Healthcare prices rising all over the country

Healthcare prices rising all over the country

Healthcare-post

While the average price for a pregnancy ultrasound is $337 in Georgia, it’s $411 in Macon, according to a study published in the journal Health Affairs.

A new study shows a wide variation in health care prices between states — and often between cities in the same state.

The study, published Wednesday in the journal Health Affairs, found that Georgia health care prices for the privately insured are below the national average.

Some states, meanwhile, pay more than double what other states pay, according to the study from the Health Care Cost Institute.

The HCCI uses commercial insurance to chart differences in prices for more than 240 common medical services. The prices studied are total payments received by a medical provider — both from the insurer and the consumer, which includes co-pays and co-insurance.

Compared with the national average, Alaska has the highest average health care prices, followed by Wisconsin, North Dakota, New Hampshire and Minnesota. In Arizona, Florida, Maryland and Tennessee, more than 90 percent of health care services are priced lower than the national average.

Health care has seen an increasing push toward more transparency in pricing, and insurers as well as other organizations have brought more data into the public realm.

“Consumers are entitled to this information,” David Newman, executive director of HCCI, told Georgia Health News on Wednesday.

The data, derived from 1.8 billion claims, are for the years 2012 and 2013, but the prices were updated to more current estimates by applying trend factors, the report said.

The state variations in prices are reflected in knee replacements in California, with a $27,243 average price difference between Riverside ($30,261) and Sacramento ($57,504). In Ohio, the average price of a pregnancy ultrasound in Cleveland was almost three times that in Canton ($522 and $183, respectively), even though the two cities are only 60 miles apart.

Newman said that in Georgia, the average price for a pregnancy ultrasound is $337. Atlanta’s price averages $338, but in Macon, the price is $411, and in Athens, it’s $247.

Meanwhile, allergy testing is more expensive in Georgia than the U.S. average — $1,823 vs. $1,220. Macon’s average price is $2,316, while Savannah’s is $1,412, Newman said.

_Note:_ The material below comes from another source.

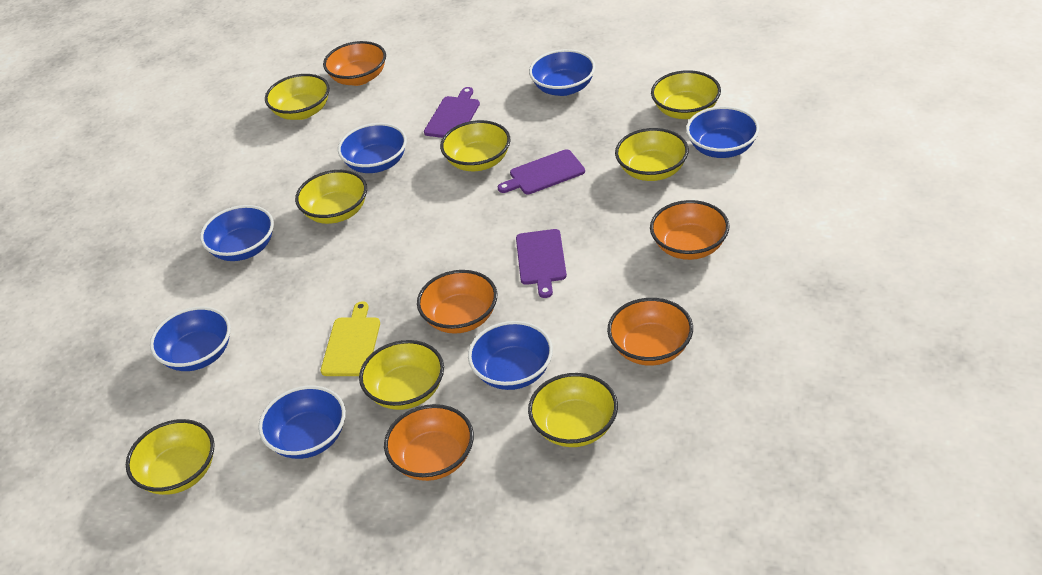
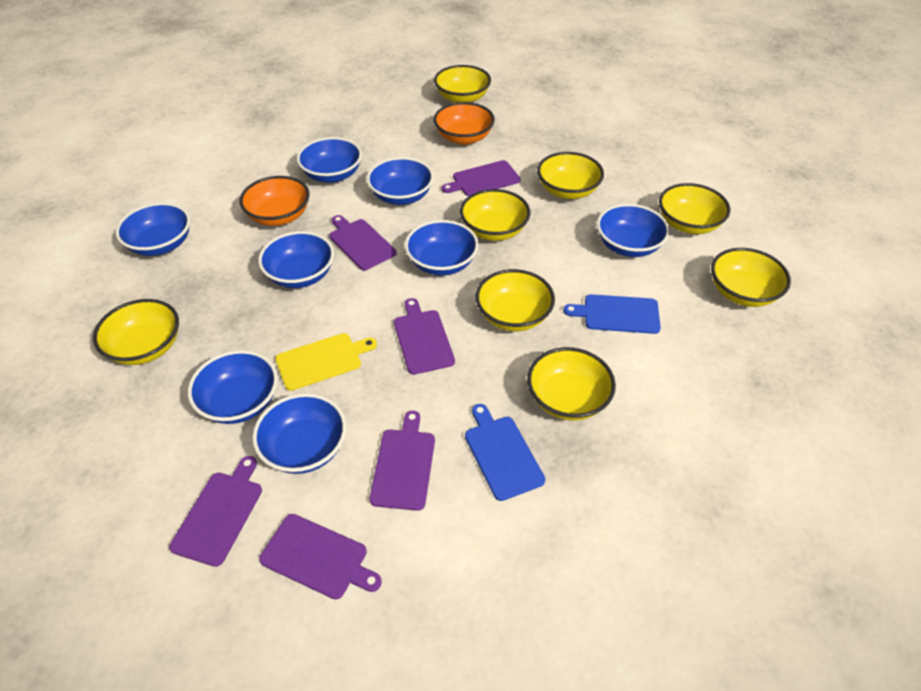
blue bowl: [150,307,231,371] [200,205,274,261] [258,385,346,459] [338,123,407,173] [468,321,553,390] [529,49,595,96] [686,106,759,158] = 7 -> [115,203,190,256] [188,350,278,424] [252,393,346,474] [258,231,334,288] [297,137,362,183] [367,157,434,205] [405,220,479,276] [597,204,670,257] = 8
blue cutting board: none = 0 -> [465,404,545,501] [563,294,661,334] = 2
orange bowl: [323,41,386,86] [384,404,474,481] [417,270,497,334] [607,298,693,366] [650,200,729,260] = 5 -> [239,176,310,226] [434,102,495,145] = 2
purple cutting board: [424,87,480,138] [498,149,585,194] [516,229,567,298] = 3 -> [169,456,262,567] [259,514,382,600] [329,215,396,270] [370,411,435,511] [394,298,455,374] [442,160,521,196] = 6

Other services where Georgia prices are above the national average include administration of flu vaccine for adults; shingles vaccination; radiation treatment; testing for mononucleosis, strep throat and tuberculosis; urinalysis; and a bone density study.

THE ADMINISTRATION SAYS TALK OF PREMIUM INCREASES IS PREMATURE AND OVERBLOWN. INITIAL REQUESTS FROM INSURERS WILL GET KNOCKED BACK IN SOME STATES, OFFICIALS SAY, AIDED BY A RATE-REVIEW PROCESS STRENGTHENED UNDER THE HEALTH LAW.

The Georgia prices don’t include those of Blue Cross and Blue Shield of Georgia, the state’s largest insurer, which Newman said declined to participate.

The study does not pinpoint causes of the price differences.

Newman said the goal is to have employers, insurers, and leaders of government health programs look at the variations and ask why some procedures are priced higher than average.

“It’s our hope,” he said, “that where there’s price transparency, providers have a stronger tendency to lower prices.”

Prices vary more for some health care services than for others. For example, states have similar prices for acupuncture, while prices for cataract removal vary significantly from state to state, the study’s authors said. The greatest variation in prices was observed for imaging, radiology and lab tests.

Newnan said that in some cases, higher prices may actually help ease a situation where there is a shortage of medical providers delivering a service. Those high prices, he said, may attract other providers to that area.

Bill Custer, a health insurance expert at Georgia State University, pointed out that the study did not factor in cost of living in the individual states. Custer noted that California and Georgia have relatively the same level of pricing as compared with the national average, but that in California, “the cost of living is much higher.’’

And the data don’t include the medical outcomes of the services. “If the cost is higher, are you getting desirable outcomes?” Custer said.

Georgia has some wide variation in pricing, he said.

But there are some limits to health care price comparisons, Custer said, adding that often consumers who are in “narrow’’ insurance networks don’t have as much choice as to where they obtain a particular medical service.

Nine states were omitted from the study. Eight of them — Alabama, Hawaii, Idaho, Michigan, Montana, South Dakota, Vermont and Wyoming — were left out due to insufficiency of data or because of state statutes that discourage data sharing, the authors said. Arkansas was omitted because it signaled that it did not want its state data compared with national data, HCCI said.